Schneier’s Law

Something fun about cryptography. Enjoy.

“Schneier’s Law”

by Bruce Schneier on Friday, April 15, 2011 at 12:45pm

Back in 1998, I wrote:

Anyone, from the most clueless amateur to the best cryptographer, can create an algorithm that he himself can’t break.

In 2004, Cory Doctorow called this Schneier’s law:

…what I think of as Schneier’s Law: “any person can invent a security system so clever that she or he can’t think of how to break it.”

The general idea is older than my writing. Wikipedia points out that in The Codebreakers, David Kahn writes:

Few false ideas have more firmly gripped the minds of so many intelligent men than the one that, if they just tried, they could invent a cipher that no one could break.

The idea is even older. Back in 1864, Charles Babbage wrote:

One of the most singular characteristics of the art of deciphering is the strong conviction possessed by every person, even moderately acquainted with it, that he is able to construct a cipher which nobody else can decipher.

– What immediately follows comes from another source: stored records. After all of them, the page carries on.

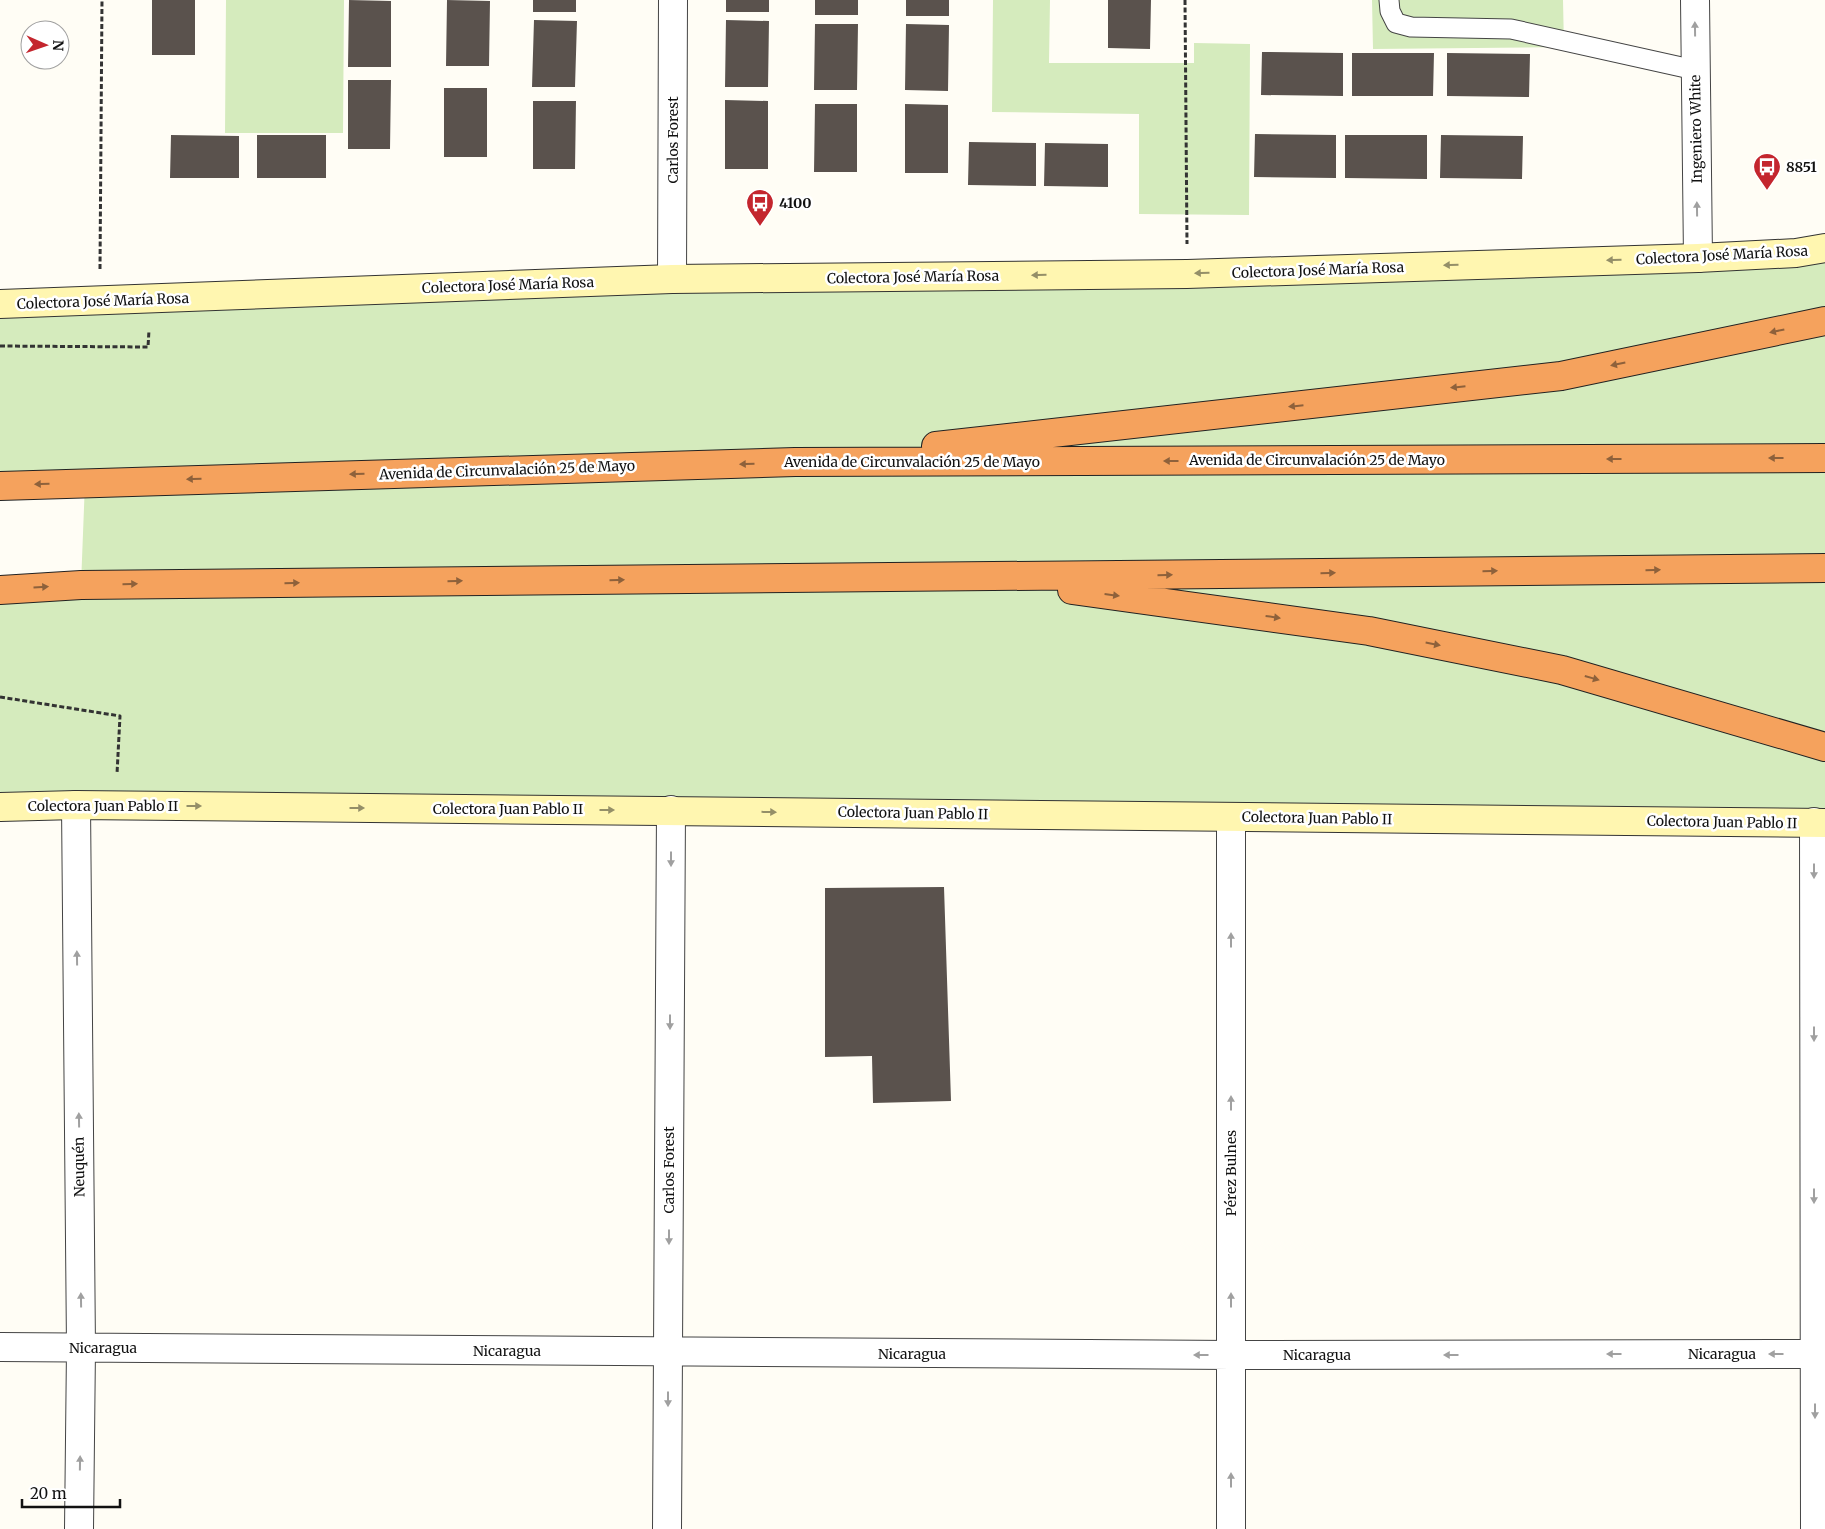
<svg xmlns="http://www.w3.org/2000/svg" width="1825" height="1529" font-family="Merriweather,serif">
<rect width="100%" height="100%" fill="#fffdf5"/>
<!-- green -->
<path fill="#d5ebbd" d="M226 0H344L343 133H225Z
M993 0H1050L1049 63H1194V43L1250 44 1249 215 1139 214V114L992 112Z
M1372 0H1563L1564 47 1373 49Z
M1825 248V823L0 807V590L81 585 85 482 0 486V304Z"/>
<!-- building -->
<path fill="#5a524d" d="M152 0H195V55H152Z
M349 0 391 1V67H348Z
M447 0 490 1 489 66H446Z
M533 0H576V12H533Z
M726 0H769V12H726Z
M815 0H858V15H815Z
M906 0H949V16H906Z
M1108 0H1151L1150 49 1108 48Z
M534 20 577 21 575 87H532Z
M726 20 769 21 768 87H725Z
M815 24H858L857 90H814Z
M906 24 949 25 948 91 905 90Z
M1262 52 1343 53V96L1261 95Z
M1352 53H1434L1433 96H1352Z
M1447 53 1530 54 1529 97 1447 96Z
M348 80H391L390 149H348Z
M444 88H487V157H444Z
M725 100 768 101V169H725Z
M533 101H576L575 169H533Z
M815 104H857V172H814Z
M905 104 948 105V173H905Z
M1255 134 1336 135V178L1254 177Z
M171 135 239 136V178H170Z
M257 135H326V178H257Z
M1345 135H1427V179L1345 178Z
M1441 135 1523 136 1522 179 1440 178Z
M969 142 1036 143V186L968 185Z
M1045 143 1108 144V187L1044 186Z
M944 887 951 1101 873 1103 872 1056 825 1057V888Z"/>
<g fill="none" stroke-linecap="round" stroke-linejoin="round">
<defs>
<path id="lane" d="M1389 0 1390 11 1396 23 1411 27 1511 29 1695 70"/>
<path id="street" d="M1695 0 1698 258
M672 279 673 0
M76 805 81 1348 79 1529
M1231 817V1529
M1814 822 1815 1529
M0 1347 1231 1355 1825 1354
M667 1529 671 810"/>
<path id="secondary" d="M0 304 672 279 1187 274 1698 258 1796 253 1825 248
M0 807 76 805 1825 823"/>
<path id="highway" d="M936 446 1561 376 1825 321
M0 486 795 462 1825 458
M0 590 81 585 1825 568
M1072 590 1369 631 1562 670 1825 747"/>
</defs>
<!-- lane casing -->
<use href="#lane" stroke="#444" stroke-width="21"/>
<!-- street casing -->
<use href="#street" stroke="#444" stroke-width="30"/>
<!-- secondary casing -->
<use href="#secondary" stroke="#333" stroke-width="30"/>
<!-- highway casing -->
<use href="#highway" stroke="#222" stroke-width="30"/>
<!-- path -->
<path stroke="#333" stroke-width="3" stroke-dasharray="5 2.5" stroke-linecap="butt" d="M1185 0 1187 244
M100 269 102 0
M0 346 148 347 149 330
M0 697 120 716 117 774"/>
<!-- lane -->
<use href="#lane" stroke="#fff" stroke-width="19"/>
<!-- street -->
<use href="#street" stroke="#fff" stroke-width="28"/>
<!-- secondary -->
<use href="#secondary" stroke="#fff6b0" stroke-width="28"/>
<!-- highway -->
<use href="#highway" stroke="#f5a25d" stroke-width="28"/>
</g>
<!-- one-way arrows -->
<defs><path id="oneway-solid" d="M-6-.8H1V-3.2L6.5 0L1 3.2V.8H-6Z" transform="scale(1.25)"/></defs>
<g fill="#a0a0a0">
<use href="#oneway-solid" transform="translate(1695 29) rotate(-91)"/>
<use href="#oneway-solid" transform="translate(1697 209) rotate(-91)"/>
<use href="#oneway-solid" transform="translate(671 859) rotate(90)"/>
<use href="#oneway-solid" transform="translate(1814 871) rotate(90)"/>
<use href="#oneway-solid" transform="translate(1231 940) rotate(-90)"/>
<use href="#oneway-solid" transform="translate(77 958) rotate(-91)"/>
<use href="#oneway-solid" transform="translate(670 1022) rotate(90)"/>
<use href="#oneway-solid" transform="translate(1814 1034) rotate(90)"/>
<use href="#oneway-solid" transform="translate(1231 1103) rotate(-90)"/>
<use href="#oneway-solid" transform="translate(79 1120) rotate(-91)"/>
<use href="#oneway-solid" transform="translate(1814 1196) rotate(90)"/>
<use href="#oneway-solid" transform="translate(669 1237) rotate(90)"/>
<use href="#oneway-solid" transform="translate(81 1300) rotate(-91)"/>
<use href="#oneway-solid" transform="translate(1231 1300) rotate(-90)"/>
<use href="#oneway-solid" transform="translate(1614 1354) rotate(180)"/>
<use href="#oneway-solid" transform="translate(1776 1354) rotate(180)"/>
<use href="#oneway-solid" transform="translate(1201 1355) rotate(-180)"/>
<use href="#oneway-solid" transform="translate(1451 1355) rotate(180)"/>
<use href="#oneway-solid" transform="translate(668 1399) rotate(90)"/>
<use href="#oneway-solid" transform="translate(1815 1411) rotate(90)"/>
<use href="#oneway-solid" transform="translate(80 1463) rotate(-89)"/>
<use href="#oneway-solid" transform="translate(1231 1480) rotate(-90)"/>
</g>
<g fill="#948f68">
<use href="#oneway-solid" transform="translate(1614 260) rotate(178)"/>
<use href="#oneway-solid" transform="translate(1451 265) rotate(178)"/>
<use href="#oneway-solid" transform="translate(1202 273) rotate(178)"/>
<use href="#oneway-solid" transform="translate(1039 275) rotate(179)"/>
<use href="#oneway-solid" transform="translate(194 806)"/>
<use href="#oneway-solid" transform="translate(357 808)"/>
<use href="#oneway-solid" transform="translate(607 810)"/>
<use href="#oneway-solid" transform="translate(769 812) rotate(1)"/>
</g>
<g fill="#8e613b">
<use href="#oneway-solid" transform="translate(1777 331) rotate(168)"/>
<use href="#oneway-solid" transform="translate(1618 364) rotate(168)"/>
<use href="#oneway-solid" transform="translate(1458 387) rotate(174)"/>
<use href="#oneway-solid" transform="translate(1296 406) rotate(174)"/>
<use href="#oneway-solid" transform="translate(1776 458) rotate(180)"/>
<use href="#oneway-solid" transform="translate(1614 459) rotate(180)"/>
<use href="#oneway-solid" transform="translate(1171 461) rotate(180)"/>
<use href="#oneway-solid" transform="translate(747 464) rotate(178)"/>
<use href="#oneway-solid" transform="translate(357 474) rotate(178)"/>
<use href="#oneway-solid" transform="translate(194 479) rotate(178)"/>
<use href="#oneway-solid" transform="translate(42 484) rotate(178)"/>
<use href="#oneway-solid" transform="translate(1653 570) rotate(-1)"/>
<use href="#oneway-solid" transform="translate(1490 571) rotate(-1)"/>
<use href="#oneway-solid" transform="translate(1328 573) rotate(-1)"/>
<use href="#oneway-solid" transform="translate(1165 575) rotate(-1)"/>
<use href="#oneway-solid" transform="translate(617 580) rotate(-1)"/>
<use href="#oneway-solid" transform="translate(455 581) rotate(-1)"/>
<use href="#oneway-solid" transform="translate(292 583) rotate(-1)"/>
<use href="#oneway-solid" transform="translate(130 584) rotate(-1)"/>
<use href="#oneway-solid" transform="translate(41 587) rotate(-3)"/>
<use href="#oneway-solid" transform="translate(1112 595) rotate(7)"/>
<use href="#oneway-solid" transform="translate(1273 617) rotate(8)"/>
<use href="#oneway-solid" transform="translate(1433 644) rotate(11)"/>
<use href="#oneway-solid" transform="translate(1592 678) rotate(16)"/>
</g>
<!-- icons -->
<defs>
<symbol id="bus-pin" viewBox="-11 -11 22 30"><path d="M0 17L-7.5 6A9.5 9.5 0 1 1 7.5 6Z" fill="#c4262e" stroke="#fff"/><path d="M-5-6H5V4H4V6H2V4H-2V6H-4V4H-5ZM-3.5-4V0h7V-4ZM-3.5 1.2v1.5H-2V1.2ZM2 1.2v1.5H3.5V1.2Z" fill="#fff"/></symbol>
</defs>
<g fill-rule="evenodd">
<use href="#bus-pin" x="1751" y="151" width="32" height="43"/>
<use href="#bus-pin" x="744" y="187" width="32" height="43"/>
</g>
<g text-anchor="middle" stroke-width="5" stroke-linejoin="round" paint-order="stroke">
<!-- street labels -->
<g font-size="14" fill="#111" stroke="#fff">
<text transform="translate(1696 129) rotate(-91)" y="5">Ingeniero White</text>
<text transform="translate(673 140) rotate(-90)" y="5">Carlos Forest</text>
<text transform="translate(1722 255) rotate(-3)" y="5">Colectora José María Rosa</text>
<text transform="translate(1318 270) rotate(-2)" y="5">Colectora José María Rosa</text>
<text transform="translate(913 277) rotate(-1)" y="5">Colectora José María Rosa</text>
<text transform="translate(508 285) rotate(-2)" y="5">Colectora José María Rosa</text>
<text transform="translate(103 301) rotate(-2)" y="5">Colectora José María Rosa</text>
<text x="1317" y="465">Avenida de Circunvalación 25 de Mayo</text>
<text x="912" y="467">Avenida de Circunvalación 25 de Mayo</text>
<text transform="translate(507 470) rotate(-2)" y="5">Avenida de Circunvalación 25 de Mayo</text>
<text x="103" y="811">Colectora Juan Pablo II</text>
<text x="508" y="814">Colectora Juan Pablo II</text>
<text transform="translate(913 813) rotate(1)" y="5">Colectora Juan Pablo II</text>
<text transform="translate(1317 818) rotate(1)" y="5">Colectora Juan Pablo II</text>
<text transform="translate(1722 822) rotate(1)" y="5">Colectora Juan Pablo II</text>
<text transform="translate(79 1167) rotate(-91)" y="5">Neuquén</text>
<text transform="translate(669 1170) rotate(-90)" y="5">Carlos Forest</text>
<text transform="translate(1231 1173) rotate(-90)" y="5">Pérez Bulnes</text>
<text x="103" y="1353">Nicaragua</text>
<text x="507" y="1356">Nicaragua</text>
<text x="912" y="1359">Nicaragua</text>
<text x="1722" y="1359">Nicaragua</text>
<text x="1317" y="1360">Nicaragua</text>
</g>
<!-- poi labels -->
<g font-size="14" font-weight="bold" fill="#111" stroke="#fff" text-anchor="start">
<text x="1786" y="172">8851</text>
<text x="779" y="208">4100</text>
</g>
</g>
<!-- north arrow -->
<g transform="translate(45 45) rotate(92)"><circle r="24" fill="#ffffff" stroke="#a0a0a0"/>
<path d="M0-4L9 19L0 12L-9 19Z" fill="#c4262e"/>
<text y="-8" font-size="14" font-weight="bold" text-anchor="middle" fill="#111111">N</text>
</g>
<!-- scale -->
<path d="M22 1499v8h98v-8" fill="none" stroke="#111111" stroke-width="2.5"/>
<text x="30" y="1499" font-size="15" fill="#111111" stroke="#ffffff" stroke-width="4" paint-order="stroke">20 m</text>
</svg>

My phrasing is different, though. Here’s my original quote in context:

Anyone, from the most clueless amateur to the best cryptographer, can create an algorithm that he himself can’t break. It’s not even hard. What is hard is creating an algorithm that no one else can break, even after years of analysis. And the only way to prove that is to subject the algorithm to years of analysis by the best cryptographers around.

And here’s me in 2006:

Anyone can invent a security system that he himself cannot break. I’ve said this so often that Cory Doctorow has named it “Schneier’s Law”: When someone hands you a security system and says, “I believe this is secure,” the first thing you have to ask is, “Who the hell are you?” Show me what you’ve broken to demonstrate that your assertion of the system’s security means something.

And that’s the point I want to make. It’s not that people believe they can create an unbreakable cipher; it’s that people create a cipher that they themselves can’t break, and then use that as evidence they’ve created an unbreakable cipher.